This Is AuburnElectronic Theses and Dissertations

Early Characterization and Performance of Flexible Pavements Utilizing Asphalt Additives




Foshee, Megan

Type of Degree

Master's Thesis


Civil and Environmental Engineering


Asphalt additives have been utilized for years to modify the performance of flexible pavements. They have the potential to lead to long-lasting and sustainable asphalt pavements. In recent years, several new categories of asphalt additives, such as recycled tire rubber, post-consumer recycled plastic, and synthetic fiber, have been introduced to the flexible pavement industry. These new additives are being marketed toward agencies and contractors increasingly with the potential of increased pavement performance or maintaining performance at reduced cost. Field testing, which can confirm or deny the claimed benefits, is costly and time consuming.
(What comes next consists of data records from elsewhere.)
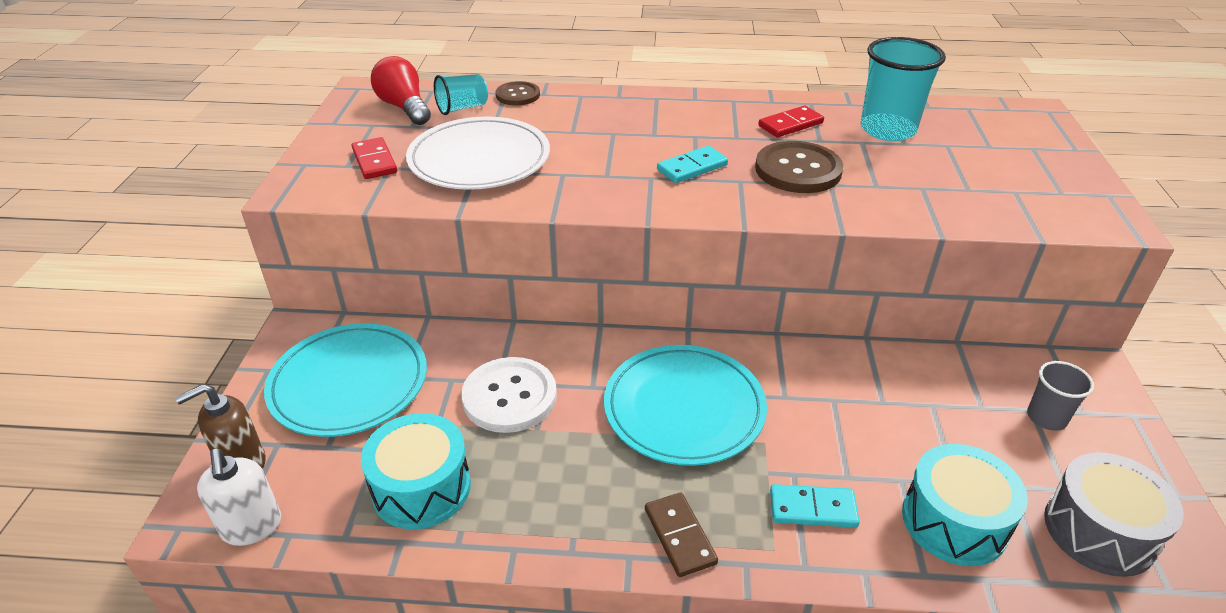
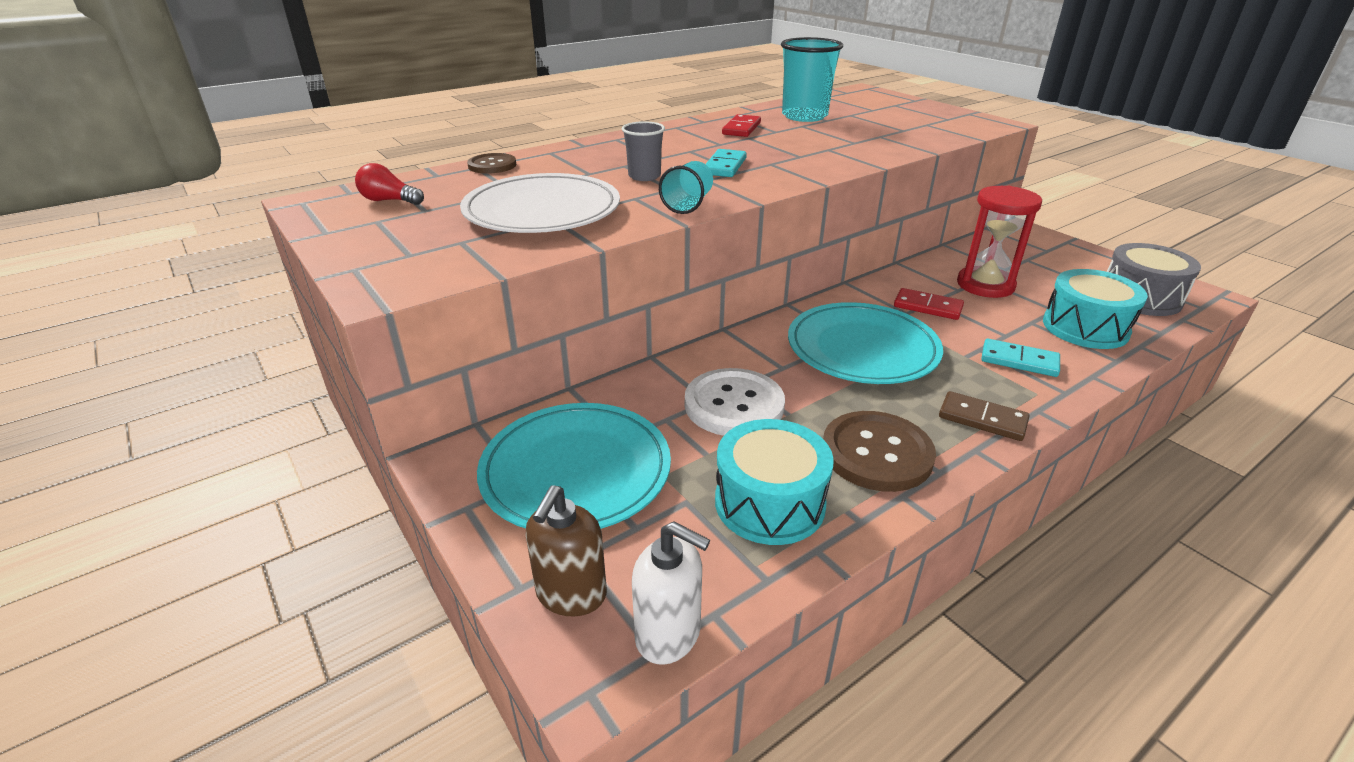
camera: 40 degrees left, 5 degrees down
(374, 161) = (435, 242): red domino -> red domino (927, 307)
(404, 107) = (389, 201): red light bulb -> red light bulb, size x0.66
(462, 108) = (454, 186): turquoise cup -> turquoise cup (688, 204)
(798, 170) = (795, 148): brown button -> brown button (876, 453)
(813, 509) = (1019, 361): turquoise domino -> turquoise domino turned 60 degrees clockwise
(922, 413) = (985, 285): none -> red hourglass
(1046, 418) = (1038, 260): grey cup -> grey cup (644, 176)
With the rapidly advancing asphalt additive industry, there is a need to efficiently evaluate and deploy the new asphalt additive technologies. To address this need, the National Center for Asphalt Technology developed the Additive Group Experiment for the 2021 NCAT Test Track research cycle to evaluate a range of new asphalt additive technologies. Full-scale pavement sections, each using a different asphalt additive, were constructed and instrumented at the Test Track. A primary objective of this thesis was to document the construction of these sections. Accelerated trafficking and monitoring of the sections then commenced. The data collected from the monitoring and testing of the sections was then used to achieve the secondary objective: preliminary surface performance evaluations and structural behavior characterizations. The performance and behavior of the additive modified sections were then compared to those of the control section. It was determined that the data analyzed for the relatively short timeframe did not allow for recommendations to be made in this thesis on the viability of the additives for use in real-world paving applications. It was recommended, however, to continue trafficking and field testing of the sections to more comprehensively characterize their performance and behavior.